At the funeral home, they come in waves. There will be a lull for a week or two, and then a bad batch will go around, and Kate will be busy again. She estimates she has prepared 100 overdose victims since Jayme's death four years ago. They are young. So young. Many of them are women.

"I stand there doing makeup on these girls and I should be doing their hair for their wedding," she said, "not while they're laying in their casket."

Kate watches the families at the services. Young women will play with their sisters' long hair, one last time. A mother will ask to have her daughter buried in her favorite T-shirt, then ask for it back: She wants to sleep with it. A father will pace outside, overwhelmed with grief, unable to come in to see the daughter he'd found dead.

She can hear the young people in the back of the room whispering sometimes, trying to figure out where their friend got the dose that killed, so they could try it themselves.

Kate cannot shake these scenes from her mind — nor how it feels to touch the dead.

"These kids, they feel like babies — just to even touch their skin, they still feel so young," she said. "They should be up and out."

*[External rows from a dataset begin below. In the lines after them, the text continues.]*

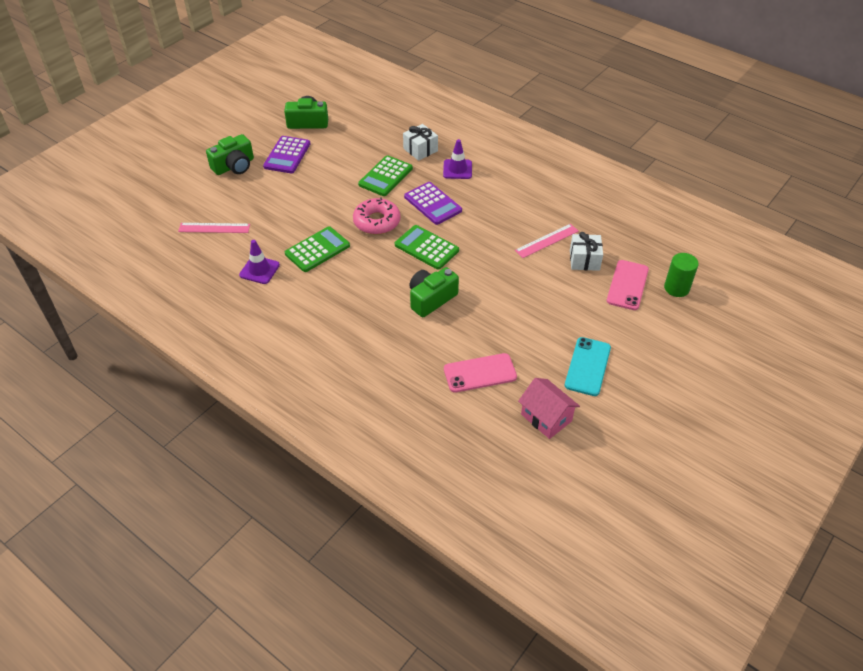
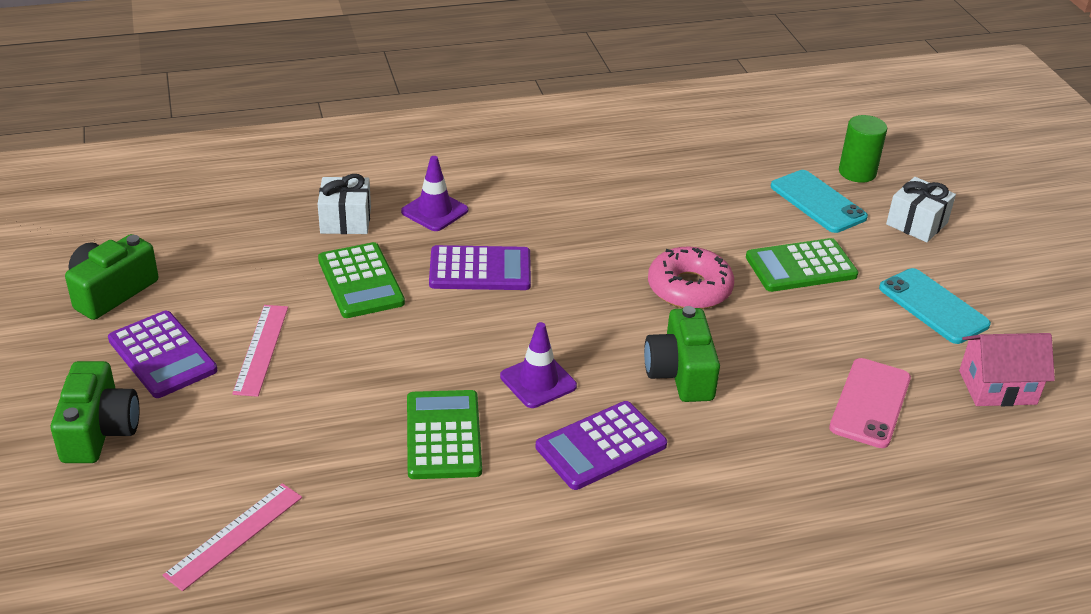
camera: 55 degrees left, 10 degrees down
(259, 270) = (414, 528): purple traffic cone -> purple traffic cone (538, 381)
(357, 297) = (601, 446): none -> purple calculator
(377, 222) = (453, 341): pink donut -> pink donut (689, 288)
(426, 248) = (568, 323): green calculator -> green calculator (801, 266)
(547, 240) = (671, 216): pink ruler -> pink ruler (261, 349)
(584, 260) = (739, 208): white gift -> white gift (916, 223)
(627, 285) = (818, 202): pink phone -> turquoise phone

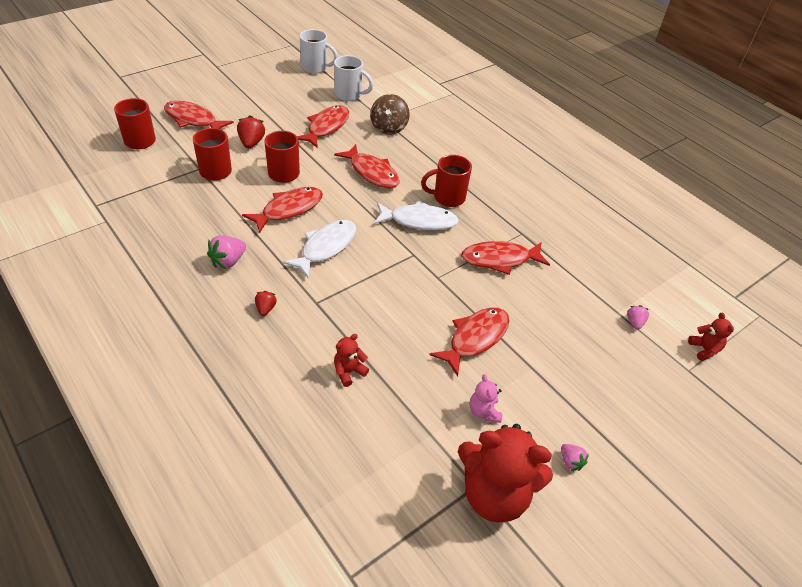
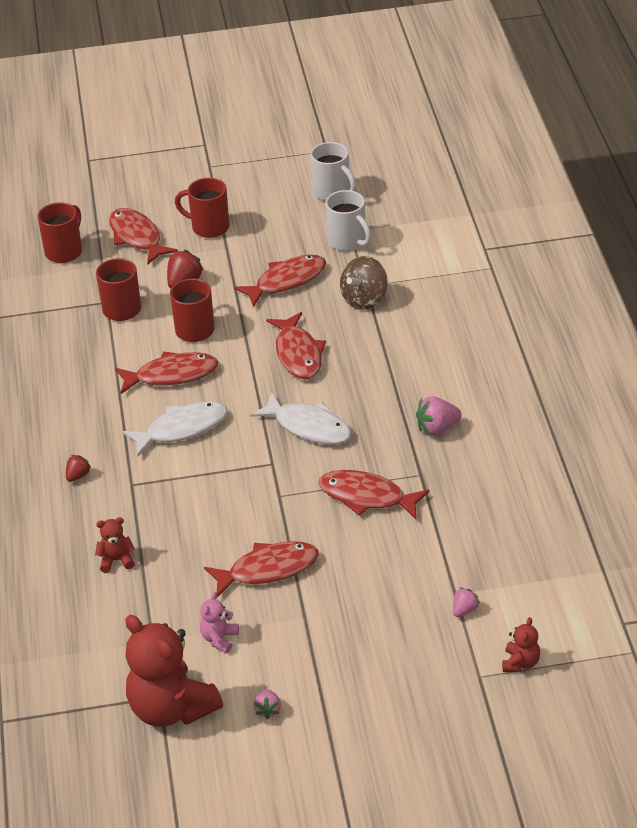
camera: 35 degrees right, 5 degrees down
(228, 261) = (72, 416): pink strawberry -> pink strawberry (437, 428)
(448, 198) = (366, 408): red mug -> red mug (209, 227)

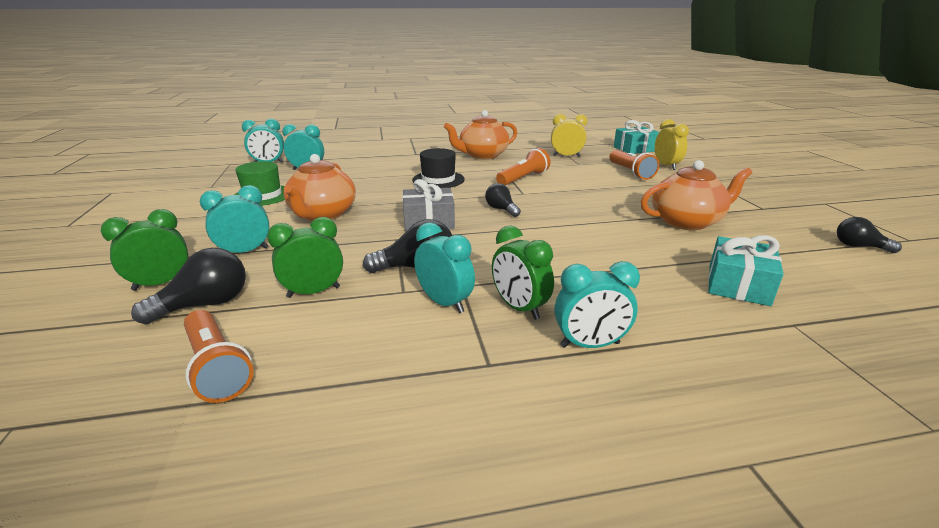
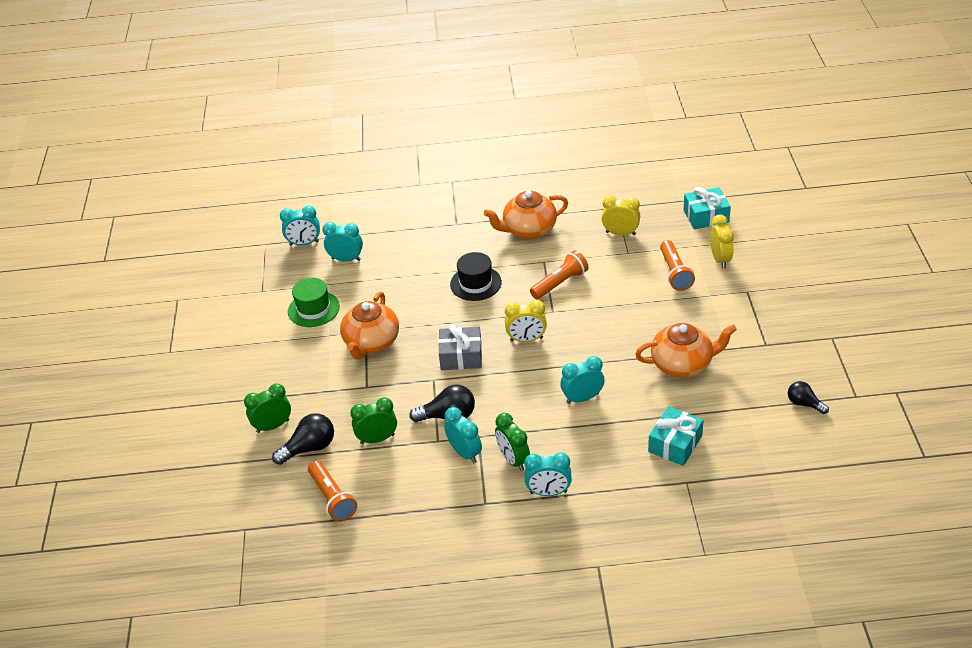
camera: 10 degrees right, 15 degrees up
(245, 252) = (320, 392): turquoise clock -> turquoise clock (582, 398)
(501, 209) = (526, 339): black light bulb -> yellow clock

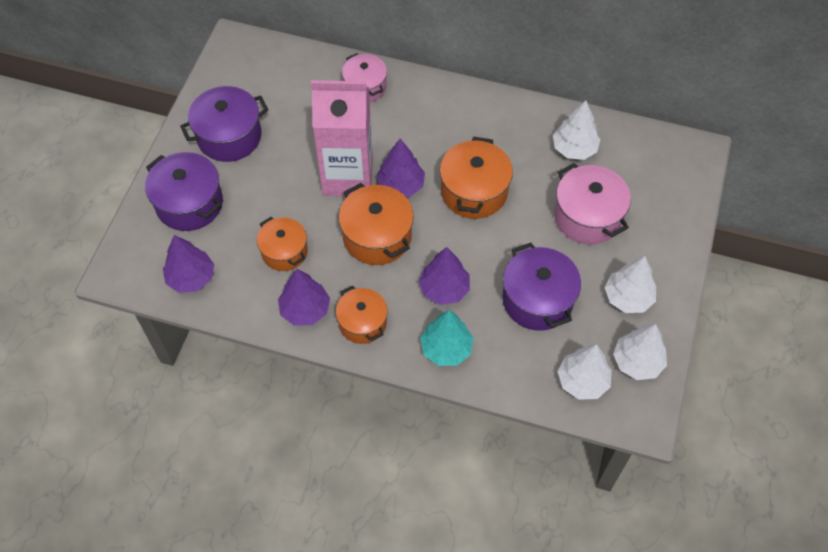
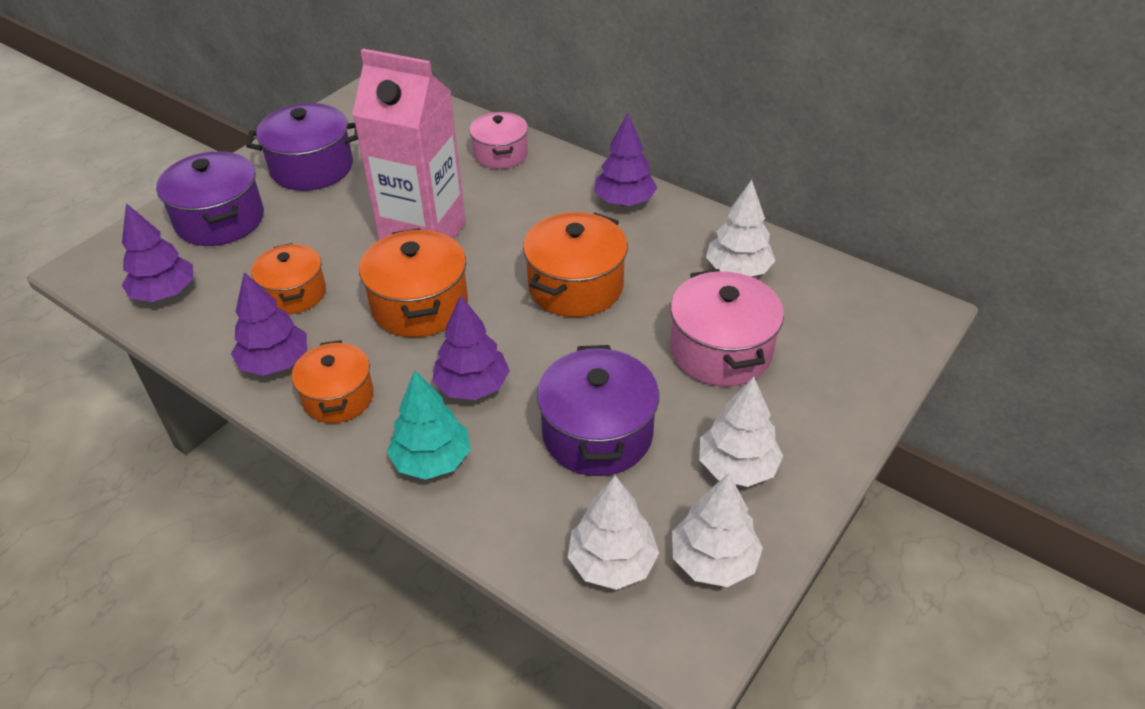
camera: 20 degrees right, 15 degrees down
(401, 185) = (484, 258): purple tree -> purple tree (624, 201)

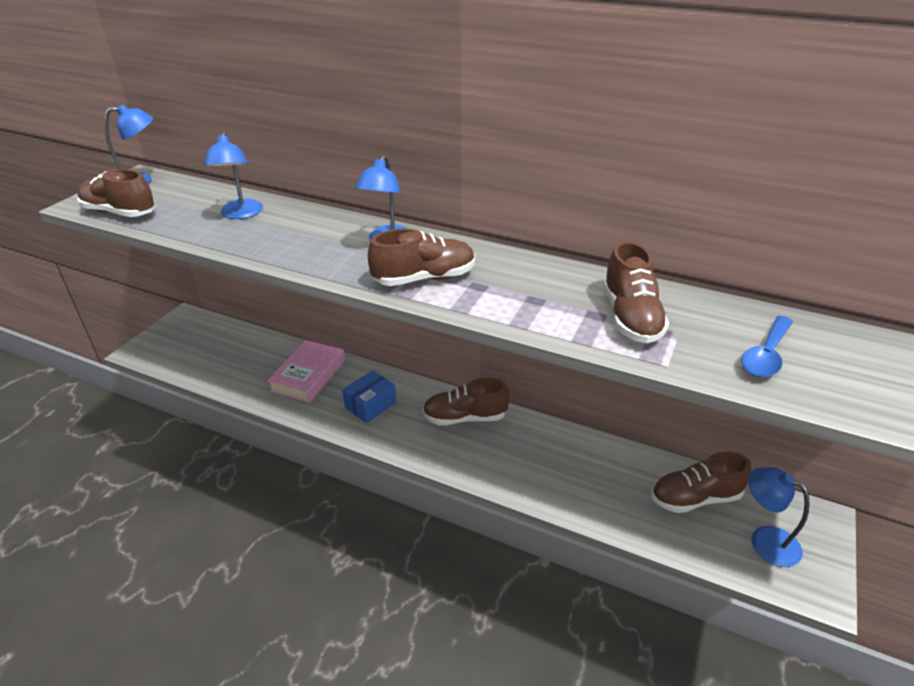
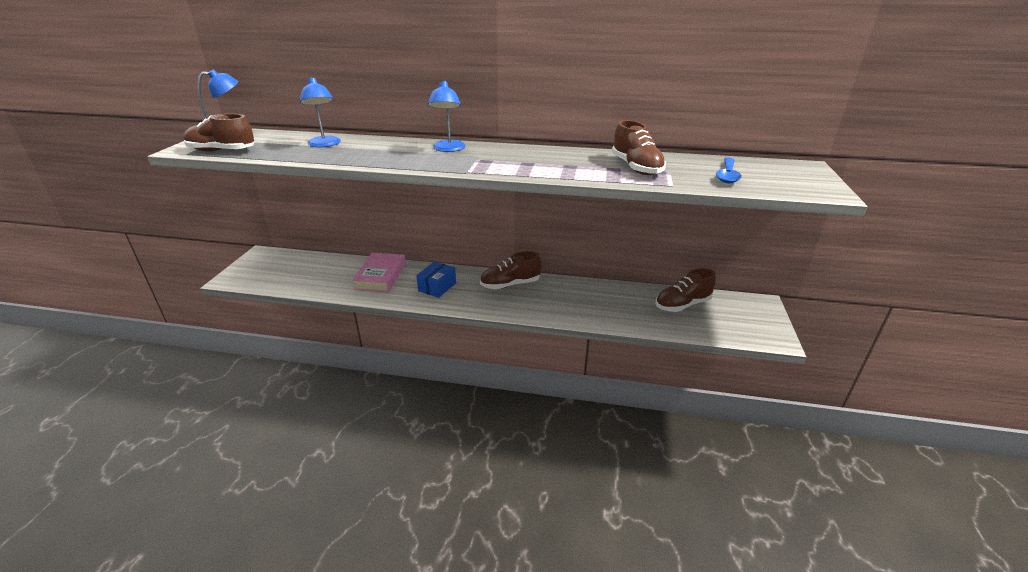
camera: 15 degrees left, 5 degrees down
(424, 278) = (487, 163): brown shoe -> none
(765, 540) = (734, 319): blue lamp -> none

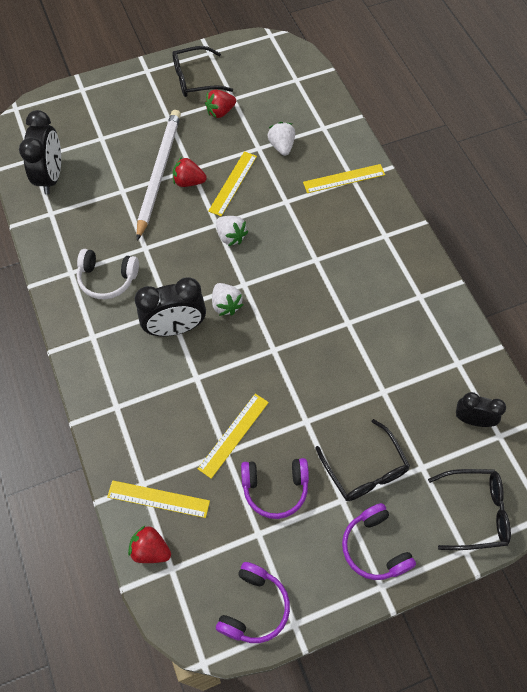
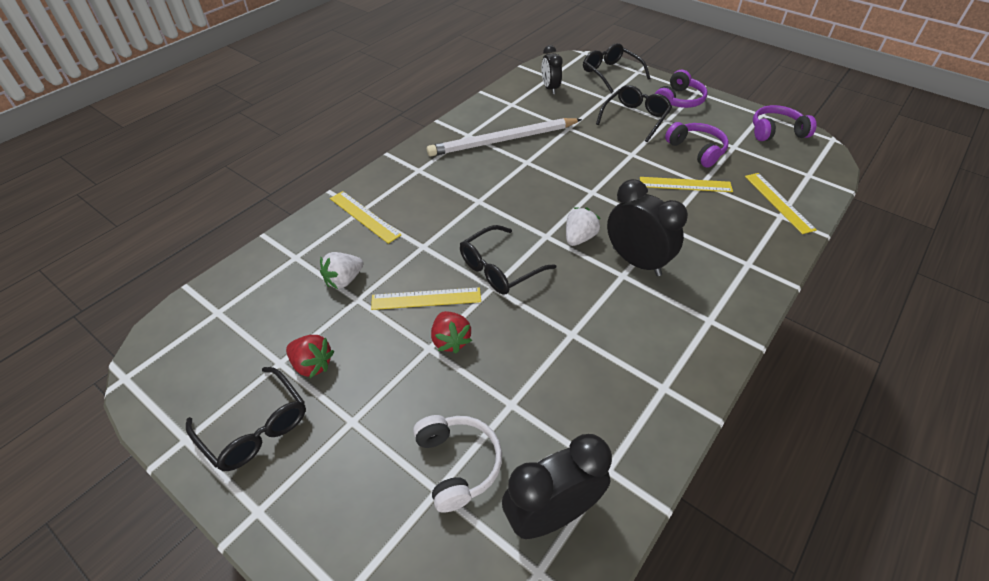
camera: 120 degrees left, 15 degrees down
(107, 279) = (639, 346): white headphones -> white headphones (458, 464)
(150, 549) = (813, 190): red strawberry -> none
(159, 173) = (457, 378): white pencil -> white pencil (503, 140)
(231, 236) = (499, 269): white strawberry -> black glasses

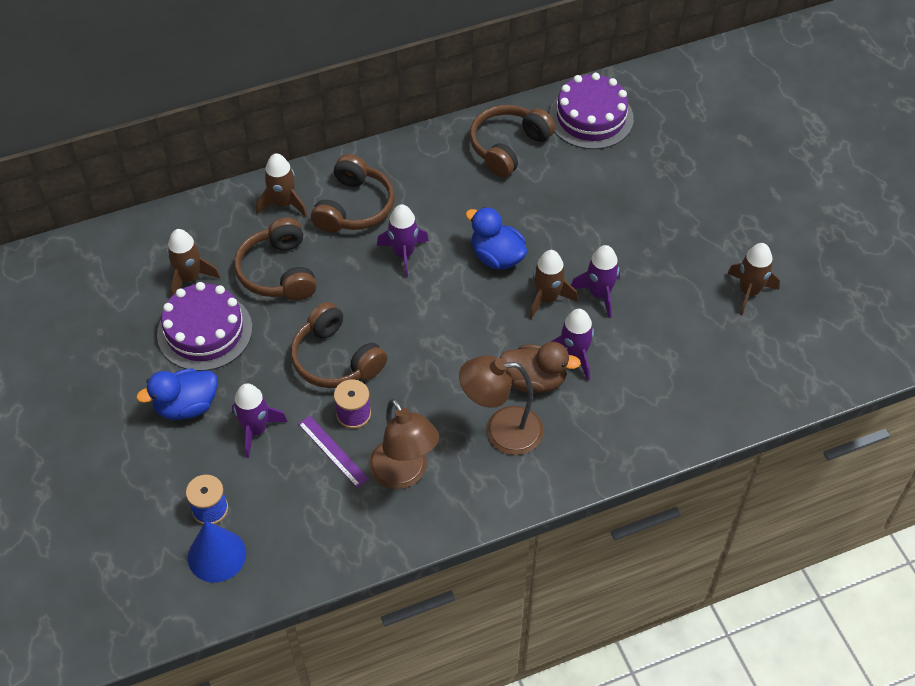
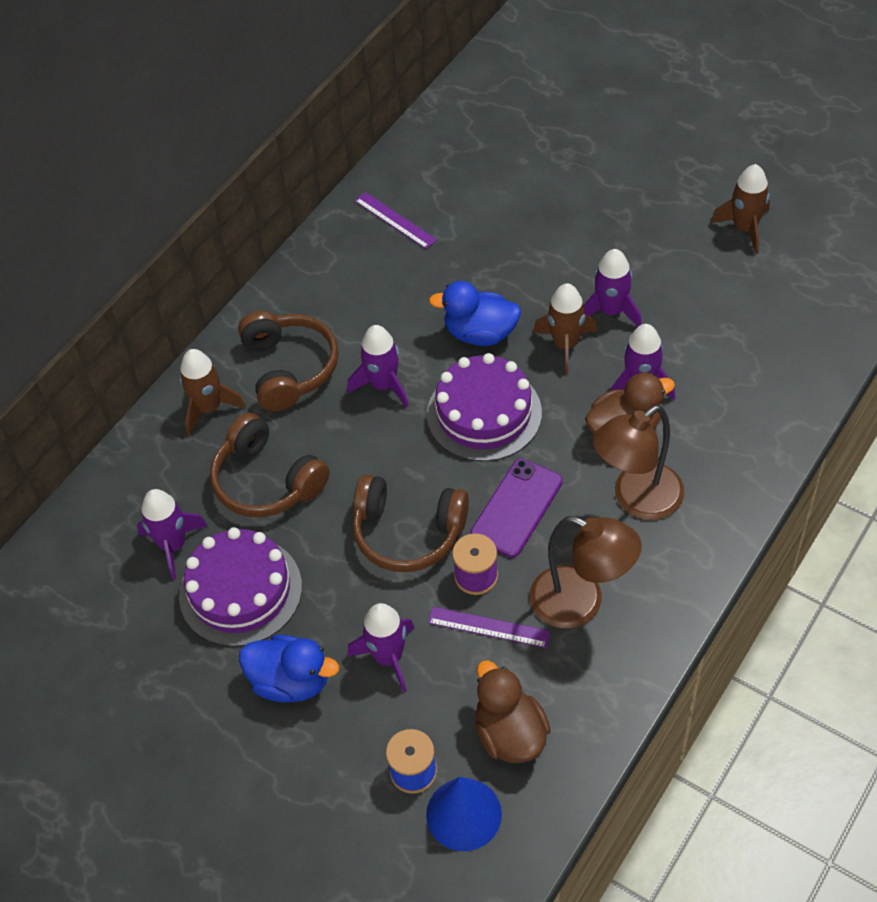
camera: 30 degrees left, 0 degrees up
(186, 406) = (291, 681): blue duck -> blue duck turned 105 degrees counterclockwise
(190, 278) = (173, 545): brown rocket -> purple rocket
(287, 526) = (510, 734): none -> brown duck
(418, 387) = (516, 508): none -> purple phone
(508, 147) = (395, 220): brown headphones -> purple ruler
(591, 117) = (452, 148): purple cake -> purple cake (484, 413)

Something beyond great kindness

The makeup artist decided she had to do something, something beyond the great kindness she has already extended to these families. From the studio at the funeral home where she works, where she plays music that she thinks the young people would like, she's organizing an opioid-awareness event.

She plans to hold it in the parking lot next to the funeral home. She wants to set up a stage for speakers. For parents who have lost children, like Lisa. There will be a slideshow of victims that have passed through the parlor and officials can speak to the depth of the crisis and what can be done to fight stigma and save lives, help parents recognize the earliest signs of opioid addiction.

"If we can open up the eyes of just one or two people — to get them to know they're not alone," said Andrew Rakowski, a co-owner of Reilly-Rakowski. He tended to a woman last year who was burying her sister. She'd died from an overdose not long after the father of her child had died from one. Arrangements were made as the couple's orphaned toddler played with toys in a nearby room.

Morovich is planning the event for a weekend early in the fall, on an Eagles off day. This is, after all, Port Richmond. "Something has to be done," she said. "It's wiping out a generation."